S&P 500 from 12/31/06 to 6/2/09



Click to enlarge


  • covered combinations (long shares, short straddles or strangles) outperformed, somewhat surprising in my case because it included a lot of homebuilders, not a class that did well during the period. Logically, the strategy is attractive, under the theory that a stock can't go both directions at once and you are being paid to buy low and sell high, which is exactly what you want to do anyway. Volatility was elevated during much a the time, making the premiums attractive. I would guess that anyone who used this strategy and avoided the most troublesome sectors did well. Paul Price here on Seeking Alpha has recommended a great many of these positions.

  • Long in the money calls did well, surprising because the leverage involved should make it under-perform in a down market. I used mostly LEAPs, so the time to expiration and increase in premium due to volatility helped me exit bad positions with some salvage. The better positions I rolled down, selling time premium when volatility was high and lowering my break-even. This strategy did very well from 2004-2006 and stood up better than I would have thought during the meltdown.

  • Hedging with puts helped me a lot. I accumulated distant expiration S&P 100 (OEX) puts, out of the money, while the market was high and volatility was low. The intention was to protect the long in the money calls, which I expected to under-perform in a down market. I sold the puts way early, January 08: so sad, otherwise I would have escaped the collapse in pretty good condition.

  • Long vertical call spreads and diagonal call spreads should probably be lumped with the long in the money calls: they all rely on using calls as a substitute for owning the shares. Considering the group of them together with the OEX puts used to hedge them, they out-performed the market.

  • Selling naked puts – I don't want to talk about it...this is something I did with impunity during times of turmoil from 2004-2006, but which wreaked havoc during the big meltdown. Curiously, selling puts as part of the covered combo or reverse collar did me no lasting harm.

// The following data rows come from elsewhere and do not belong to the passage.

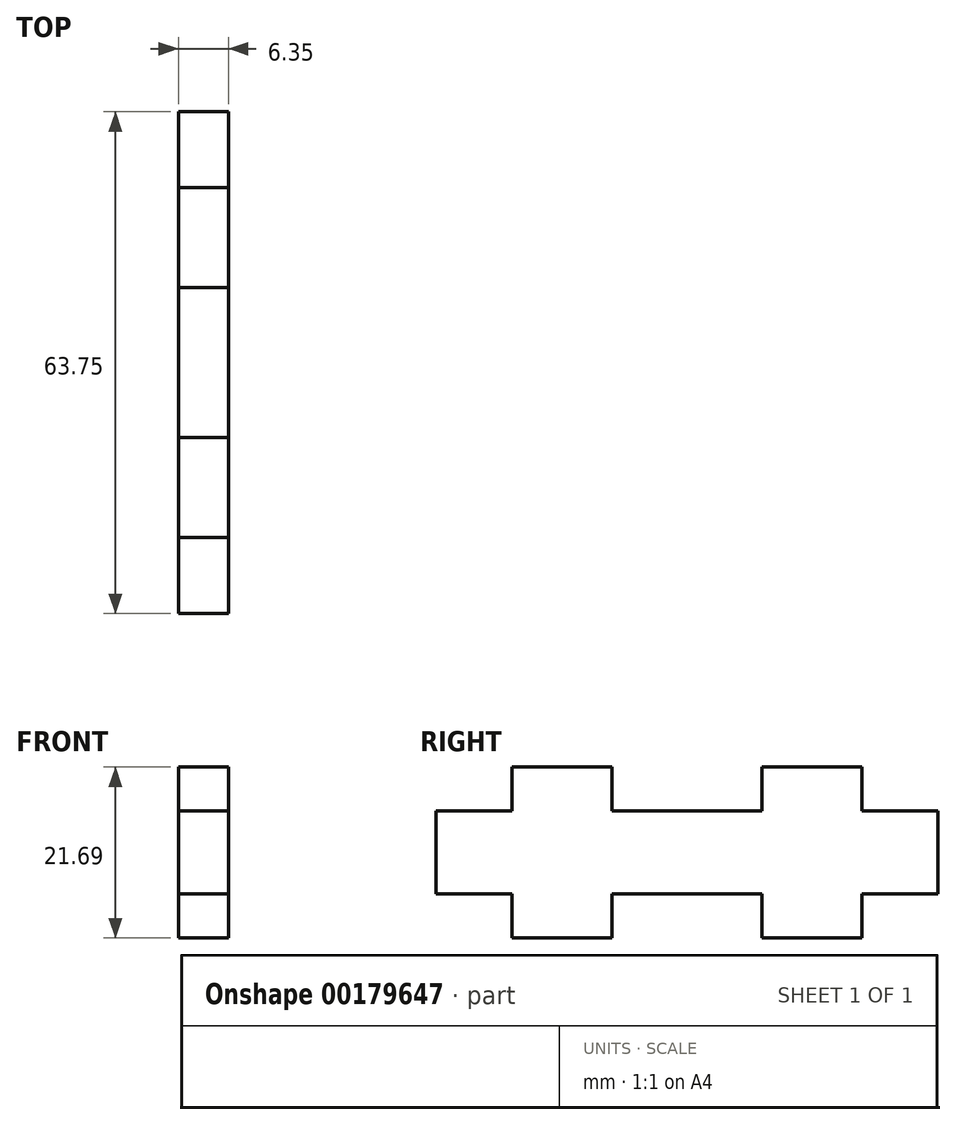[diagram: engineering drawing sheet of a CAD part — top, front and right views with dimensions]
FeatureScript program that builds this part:
annotation { "Feature Type Name" : "Feature", "Feature Type Description" : "" }
export const myFeature = defineFeature(function(context is Context, id is Id, definition is map)
    precondition{}
    {
        {
            var Q0;
            Q0=qCreatedBy(makeId("Right.planeOp"),FACE);
            var sketch = newSketch(context, id + "F0", { "sketchPlane" : qUnion([Q0])});
            skLineSegment(sketch, "E0", {"start": v(0.02, 67.96) * mm, "end": v(0.02, -68.48) * mm});
            skLineSegment(sketch, "E1.bottom", {"start": v(-29.32, 78.67) * mm, "end": v(-19.67, 78.67) * mm});
            skLineSegment(sketch, "E1.top", {"start": v(-29.32, 68.15) * mm, "end": v(-19.67, 68.15) * mm});
            skLineSegment(sketch, "E1.left", {"start": v(-29.32, 78.67) * mm, "end": v(-29.32, 68.15) * mm});
            skLineSegment(sketch, "E1.right", {"start": v(34.43, 78.67) * mm, "end": v(34.43, 68.15) * mm});
            skLineSegment(sketch, "E2", {"start": v(-29.32, 73.4) * mm, "end": v(34.43, 73.4) * mm, "construction": true});
            skLineSegment(sketch, "E3", {"start": v(-19.67, 68.15) * mm, "end": v(-19.67, 62.56) * mm});
            skLineSegment(sketch, "E4", {"start": v(-19.67, 62.56) * mm, "end": v(-6.97, 62.56) * mm});
            skLineSegment(sketch, "E5", {"start": v(-6.97, 62.56) * mm, "end": v(-6.97, 68.15) * mm});
            skLineSegment(sketch, "E6.1.0.0", {"start": v(12.08, 68.15) * mm, "end": v(12.08, 62.56) * mm});
            skLineSegment(sketch, "E6.1.0.1", {"start": v(12.08, 62.56) * mm, "end": v(24.78, 62.56) * mm});
            skLineSegment(sketch, "E6.1.0.2", {"start": v(24.78, 62.56) * mm, "end": v(24.78, 68.15) * mm});
            skLineSegment(sketch, "E7.trimOffspring", {"start": v(-6.97, 68.15) * mm, "end": v(12.08, 68.15) * mm});
            skLineSegment(sketch, "E8.trimOffspring", {"start": v(24.78, 68.15) * mm, "end": v(34.43, 68.15) * mm});
            skLineSegment(sketch, "E9.MirrorCS", {"start": v(-19.67, 78.67) * mm, "end": v(-19.67, 84.25) * mm});
            skLineSegment(sketch, "E10.MirrorCS", {"start": v(-6.97, 84.25) * mm, "end": v(-6.97, 78.67) * mm});
            skLineSegment(sketch, "E11.MirrorCS", {"start": v(12.08, 78.67) * mm, "end": v(12.08, 84.25) * mm});
            skLineSegment(sketch, "E12.MirrorCS", {"start": v(12.08, 84.25) * mm, "end": v(24.78, 84.25) * mm});
            skLineSegment(sketch, "E13.MirrorCS", {"start": v(24.78, 84.25) * mm, "end": v(24.78, 78.67) * mm});
            skLineSegment(sketch, "E14.MirrorCS", {"start": v(-19.67, 84.25) * mm, "end": v(-6.97, 84.25) * mm});
            skLineSegment(sketch, "E15.trimOffspring", {"start": v(-6.97, 78.67) * mm, "end": v(12.08, 78.67) * mm});
            skLineSegment(sketch, "E16.trimOffspring", {"start": v(24.78, 78.67) * mm, "end": v(34.43, 78.67) * mm});
            skSolve(sketch);
        }
        {
            var Q0;
            Q0=makeQuery(id+"F0.imprint","IMPRINT",FACE,{"disambiguationData":[TD([[makeQuery(id+"F0.imprint","IMPRINT",EDGE,{"derivedFrom":sQuery(id+"F0.wireOp",EDGE,"E1.bottom")}),-1.0]])]});
            extrude(context, id + "F1", {"entities" : qUnion([Q0]), "depth" : 6.35 * mm});
        }
    });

  • Long out of the money calls is not something I do much. It's like buying lottery tickets, so I try to restrict it to situations where I think I know the winning number.

  • Reverse collar or fence – buying out of the money calls and funding it by selling out of the money puts. This worked well the few times I used it. Probably it should be grouped with out of the money calls: they both rely on the idea that options premiums don't properly reflect the upside on beaten down or volatile stocks.

  • Long shares, at a little less than half of the portfolio, underperformed the portfolio as a whole, suggesting that options helped performance.

Conclusions – options are fascinating and offer the attraction of leverage and the potential to change the risk/reward profile of a situation. Frequent trading exposes the investor/speculator to high commissions and slippage on the bid/ask spread. Enjoying options as much as I do, I have often wondered if overall they did me any good, or if I was enriching my broker at my own expense.

Not specifically analyzed but looking at it this was a period of time where risking a lot to gain a little was punished: similarly, risking a little to gain a lot was often rewarded.

To answer my own question, options increased my profits when I had an accurate understanding of the underlying stock in the context of existing market conditions. Where a conscious effort was made to use options to reduce or manage risk, benefits followed. There were cases where the stock made a round trip, or worse, but I made a profit. At times large returns were extracted from low risk propositions. The benefits outweighed the costs.

Where I didn't understand the stock, or neglected risk management, options amplified the results of mistakes, with painful consequences. So options are good tools, effective, but need to be used carefully, with strategies that are appropriate to the underlying situation.

Disclosure – I own and use the software mentioned, and have no other relationship with the vendor.